WRITTEN REQUEST: Format the lines below, from the line containing "scientific name: Ormosia paraensis" through the line containing "genus: Lactifluus", as a numbered list, leaving out any blank lines.

Data records:
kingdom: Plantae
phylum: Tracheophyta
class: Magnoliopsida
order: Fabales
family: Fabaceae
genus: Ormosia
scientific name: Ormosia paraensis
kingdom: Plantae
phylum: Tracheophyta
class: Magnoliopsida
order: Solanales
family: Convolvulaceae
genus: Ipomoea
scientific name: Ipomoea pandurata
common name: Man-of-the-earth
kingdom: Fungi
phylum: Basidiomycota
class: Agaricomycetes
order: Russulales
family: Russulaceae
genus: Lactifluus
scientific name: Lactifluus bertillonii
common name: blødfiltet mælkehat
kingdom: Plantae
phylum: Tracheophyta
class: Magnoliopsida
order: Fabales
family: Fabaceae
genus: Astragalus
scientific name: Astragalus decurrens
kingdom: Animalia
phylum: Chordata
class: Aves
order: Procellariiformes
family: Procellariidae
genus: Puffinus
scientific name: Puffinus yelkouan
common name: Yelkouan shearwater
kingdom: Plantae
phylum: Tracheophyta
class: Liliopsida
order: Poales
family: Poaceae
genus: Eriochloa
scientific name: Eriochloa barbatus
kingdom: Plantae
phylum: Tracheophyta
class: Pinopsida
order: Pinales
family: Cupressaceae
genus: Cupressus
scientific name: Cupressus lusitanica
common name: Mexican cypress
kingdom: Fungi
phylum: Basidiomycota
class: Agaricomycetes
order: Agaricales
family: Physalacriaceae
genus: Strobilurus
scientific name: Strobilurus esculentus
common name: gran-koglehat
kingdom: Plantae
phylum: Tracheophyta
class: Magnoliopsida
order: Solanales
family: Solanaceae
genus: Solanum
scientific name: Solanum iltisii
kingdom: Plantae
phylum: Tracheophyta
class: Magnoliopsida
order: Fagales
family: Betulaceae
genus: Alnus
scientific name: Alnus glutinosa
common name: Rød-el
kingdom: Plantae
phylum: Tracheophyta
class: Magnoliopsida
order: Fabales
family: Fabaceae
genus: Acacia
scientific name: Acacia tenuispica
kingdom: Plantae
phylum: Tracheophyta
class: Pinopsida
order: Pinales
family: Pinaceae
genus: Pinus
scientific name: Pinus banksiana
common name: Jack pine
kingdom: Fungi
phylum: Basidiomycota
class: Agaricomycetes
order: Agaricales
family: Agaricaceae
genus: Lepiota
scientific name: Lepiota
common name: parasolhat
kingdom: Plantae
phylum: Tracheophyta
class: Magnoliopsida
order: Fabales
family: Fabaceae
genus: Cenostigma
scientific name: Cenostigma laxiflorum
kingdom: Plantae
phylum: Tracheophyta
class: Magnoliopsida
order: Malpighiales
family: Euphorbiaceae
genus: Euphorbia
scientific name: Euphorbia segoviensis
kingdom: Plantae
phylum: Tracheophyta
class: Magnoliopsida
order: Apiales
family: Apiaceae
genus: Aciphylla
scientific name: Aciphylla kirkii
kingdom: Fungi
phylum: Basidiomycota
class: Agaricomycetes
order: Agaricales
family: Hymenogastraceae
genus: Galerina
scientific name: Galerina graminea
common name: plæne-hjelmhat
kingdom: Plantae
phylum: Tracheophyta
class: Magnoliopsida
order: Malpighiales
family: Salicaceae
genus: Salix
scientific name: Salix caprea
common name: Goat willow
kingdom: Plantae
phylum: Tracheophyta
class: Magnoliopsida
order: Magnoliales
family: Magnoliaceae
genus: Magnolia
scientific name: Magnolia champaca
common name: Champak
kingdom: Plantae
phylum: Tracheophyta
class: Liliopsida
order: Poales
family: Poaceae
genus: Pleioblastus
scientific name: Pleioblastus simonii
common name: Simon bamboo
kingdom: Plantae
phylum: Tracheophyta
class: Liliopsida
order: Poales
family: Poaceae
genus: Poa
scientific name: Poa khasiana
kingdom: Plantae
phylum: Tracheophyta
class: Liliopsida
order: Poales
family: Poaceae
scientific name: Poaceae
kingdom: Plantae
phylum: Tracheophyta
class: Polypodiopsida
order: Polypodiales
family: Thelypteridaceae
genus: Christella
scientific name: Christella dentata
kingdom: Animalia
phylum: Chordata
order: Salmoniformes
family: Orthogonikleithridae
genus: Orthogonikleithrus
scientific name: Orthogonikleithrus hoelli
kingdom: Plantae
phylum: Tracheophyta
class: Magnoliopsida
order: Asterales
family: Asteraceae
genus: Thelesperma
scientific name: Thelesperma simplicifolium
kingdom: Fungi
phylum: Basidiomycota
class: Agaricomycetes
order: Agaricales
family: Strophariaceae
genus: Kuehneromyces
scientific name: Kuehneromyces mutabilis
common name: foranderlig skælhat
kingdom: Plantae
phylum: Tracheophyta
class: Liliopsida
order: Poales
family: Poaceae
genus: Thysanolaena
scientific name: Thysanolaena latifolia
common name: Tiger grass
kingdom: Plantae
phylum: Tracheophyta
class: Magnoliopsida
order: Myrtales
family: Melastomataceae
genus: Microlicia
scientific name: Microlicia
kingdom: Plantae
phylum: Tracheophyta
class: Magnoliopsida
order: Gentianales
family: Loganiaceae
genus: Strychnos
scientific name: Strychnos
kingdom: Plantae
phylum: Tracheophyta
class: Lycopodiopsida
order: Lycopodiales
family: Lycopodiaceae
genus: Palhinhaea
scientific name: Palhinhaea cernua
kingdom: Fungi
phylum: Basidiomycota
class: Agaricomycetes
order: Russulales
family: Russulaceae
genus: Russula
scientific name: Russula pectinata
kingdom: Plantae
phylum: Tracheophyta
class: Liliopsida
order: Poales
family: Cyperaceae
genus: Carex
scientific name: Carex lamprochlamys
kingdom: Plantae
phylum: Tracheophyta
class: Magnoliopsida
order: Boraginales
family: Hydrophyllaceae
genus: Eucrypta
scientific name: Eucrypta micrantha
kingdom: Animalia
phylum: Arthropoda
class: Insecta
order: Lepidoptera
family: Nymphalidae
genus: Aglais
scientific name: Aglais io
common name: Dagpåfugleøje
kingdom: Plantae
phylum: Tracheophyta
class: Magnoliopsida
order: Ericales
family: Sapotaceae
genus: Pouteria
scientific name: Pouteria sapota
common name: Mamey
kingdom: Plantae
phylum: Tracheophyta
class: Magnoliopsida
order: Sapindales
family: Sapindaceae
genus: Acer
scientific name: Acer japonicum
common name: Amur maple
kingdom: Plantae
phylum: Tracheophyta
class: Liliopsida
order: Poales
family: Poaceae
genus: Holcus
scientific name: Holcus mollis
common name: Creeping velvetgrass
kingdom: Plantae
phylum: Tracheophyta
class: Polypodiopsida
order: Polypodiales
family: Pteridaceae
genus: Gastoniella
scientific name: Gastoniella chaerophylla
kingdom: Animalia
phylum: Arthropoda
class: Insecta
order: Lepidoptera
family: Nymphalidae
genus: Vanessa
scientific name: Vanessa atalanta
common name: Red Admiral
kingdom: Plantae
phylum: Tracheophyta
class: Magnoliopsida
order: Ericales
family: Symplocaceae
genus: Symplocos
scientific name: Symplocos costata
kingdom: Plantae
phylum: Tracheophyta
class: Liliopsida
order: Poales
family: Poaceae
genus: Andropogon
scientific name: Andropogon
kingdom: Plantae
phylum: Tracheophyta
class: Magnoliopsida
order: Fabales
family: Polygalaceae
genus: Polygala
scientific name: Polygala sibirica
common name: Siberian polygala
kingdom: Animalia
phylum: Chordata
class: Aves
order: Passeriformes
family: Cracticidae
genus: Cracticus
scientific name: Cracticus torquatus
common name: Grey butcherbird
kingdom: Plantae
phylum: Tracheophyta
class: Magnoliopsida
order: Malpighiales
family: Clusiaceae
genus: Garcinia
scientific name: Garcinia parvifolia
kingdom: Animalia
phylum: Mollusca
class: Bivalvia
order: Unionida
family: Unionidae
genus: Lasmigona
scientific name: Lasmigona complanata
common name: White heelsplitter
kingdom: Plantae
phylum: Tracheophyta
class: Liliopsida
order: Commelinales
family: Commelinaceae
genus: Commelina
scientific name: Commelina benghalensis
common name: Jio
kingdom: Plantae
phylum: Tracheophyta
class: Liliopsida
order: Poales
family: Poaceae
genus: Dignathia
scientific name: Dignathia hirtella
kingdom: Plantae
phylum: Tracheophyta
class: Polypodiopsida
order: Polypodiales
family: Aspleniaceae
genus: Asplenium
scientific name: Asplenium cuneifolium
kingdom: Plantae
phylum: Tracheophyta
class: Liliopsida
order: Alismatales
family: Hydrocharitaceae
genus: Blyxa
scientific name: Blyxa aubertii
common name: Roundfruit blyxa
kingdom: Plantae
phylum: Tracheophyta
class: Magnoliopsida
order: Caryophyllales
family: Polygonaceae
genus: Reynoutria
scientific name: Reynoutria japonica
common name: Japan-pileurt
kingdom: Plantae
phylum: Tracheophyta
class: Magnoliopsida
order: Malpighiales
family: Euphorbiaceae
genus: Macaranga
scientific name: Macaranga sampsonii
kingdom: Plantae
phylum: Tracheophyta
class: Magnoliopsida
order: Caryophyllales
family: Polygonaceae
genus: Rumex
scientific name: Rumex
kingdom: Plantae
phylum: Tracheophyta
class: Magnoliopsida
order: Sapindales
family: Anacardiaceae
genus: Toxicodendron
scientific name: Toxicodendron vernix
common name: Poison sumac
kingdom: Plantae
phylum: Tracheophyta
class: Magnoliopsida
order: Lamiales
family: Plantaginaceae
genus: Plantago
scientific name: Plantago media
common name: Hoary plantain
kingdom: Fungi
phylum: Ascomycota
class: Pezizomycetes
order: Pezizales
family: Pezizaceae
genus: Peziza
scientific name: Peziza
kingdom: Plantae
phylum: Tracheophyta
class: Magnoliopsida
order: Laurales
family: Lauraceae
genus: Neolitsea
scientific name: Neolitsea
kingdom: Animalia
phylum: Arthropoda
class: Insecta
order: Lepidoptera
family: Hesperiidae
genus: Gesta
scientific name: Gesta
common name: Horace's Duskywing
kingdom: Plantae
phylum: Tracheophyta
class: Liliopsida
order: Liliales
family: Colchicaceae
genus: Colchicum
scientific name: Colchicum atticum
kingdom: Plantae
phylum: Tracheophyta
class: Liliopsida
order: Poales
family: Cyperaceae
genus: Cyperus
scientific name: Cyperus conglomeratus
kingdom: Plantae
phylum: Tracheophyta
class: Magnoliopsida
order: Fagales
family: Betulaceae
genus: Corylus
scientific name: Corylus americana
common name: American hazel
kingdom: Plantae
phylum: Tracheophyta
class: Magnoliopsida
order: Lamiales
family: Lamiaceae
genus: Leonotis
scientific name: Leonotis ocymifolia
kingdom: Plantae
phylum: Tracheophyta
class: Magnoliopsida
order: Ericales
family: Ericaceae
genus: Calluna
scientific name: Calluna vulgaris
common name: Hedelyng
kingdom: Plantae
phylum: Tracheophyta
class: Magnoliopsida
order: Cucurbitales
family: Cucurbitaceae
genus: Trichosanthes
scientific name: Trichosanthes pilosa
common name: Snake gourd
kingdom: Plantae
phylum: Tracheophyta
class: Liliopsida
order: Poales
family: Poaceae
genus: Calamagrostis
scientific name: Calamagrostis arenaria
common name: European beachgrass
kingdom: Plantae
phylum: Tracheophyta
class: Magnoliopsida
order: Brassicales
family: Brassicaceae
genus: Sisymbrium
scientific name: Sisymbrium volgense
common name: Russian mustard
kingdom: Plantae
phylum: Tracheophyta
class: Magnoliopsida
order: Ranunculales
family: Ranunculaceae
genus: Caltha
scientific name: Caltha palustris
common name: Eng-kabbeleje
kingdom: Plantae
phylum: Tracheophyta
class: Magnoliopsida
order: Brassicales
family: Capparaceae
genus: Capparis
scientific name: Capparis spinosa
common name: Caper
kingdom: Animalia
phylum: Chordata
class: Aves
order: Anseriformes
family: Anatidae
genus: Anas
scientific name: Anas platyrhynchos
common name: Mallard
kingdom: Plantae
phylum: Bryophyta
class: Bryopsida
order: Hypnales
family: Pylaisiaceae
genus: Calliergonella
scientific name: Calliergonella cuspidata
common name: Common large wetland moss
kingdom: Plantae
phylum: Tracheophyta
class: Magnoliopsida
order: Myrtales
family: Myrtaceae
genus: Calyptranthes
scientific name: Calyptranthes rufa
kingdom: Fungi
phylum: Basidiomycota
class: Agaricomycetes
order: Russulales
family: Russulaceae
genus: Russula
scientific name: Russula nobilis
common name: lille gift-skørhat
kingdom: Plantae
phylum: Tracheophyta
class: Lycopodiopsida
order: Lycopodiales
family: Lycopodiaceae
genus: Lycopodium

RESPONSE TO THIS TASK:
1. scientific name: Ormosia paraensis
2. kingdom: Plantae
3. phylum: Tracheophyta
4. class: Magnoliopsida
5. order: Solanales
6. family: Convolvulaceae
7. genus: Ipomoea
8. scientific name: Ipomoea pandurata
9. common name: Man-of-the-earth
10. kingdom: Fungi
11. phylum: Basidiomycota
12. class: Agaricomycetes
13. order: Russulales
14. family: Russulaceae
15. genus: Lactifluus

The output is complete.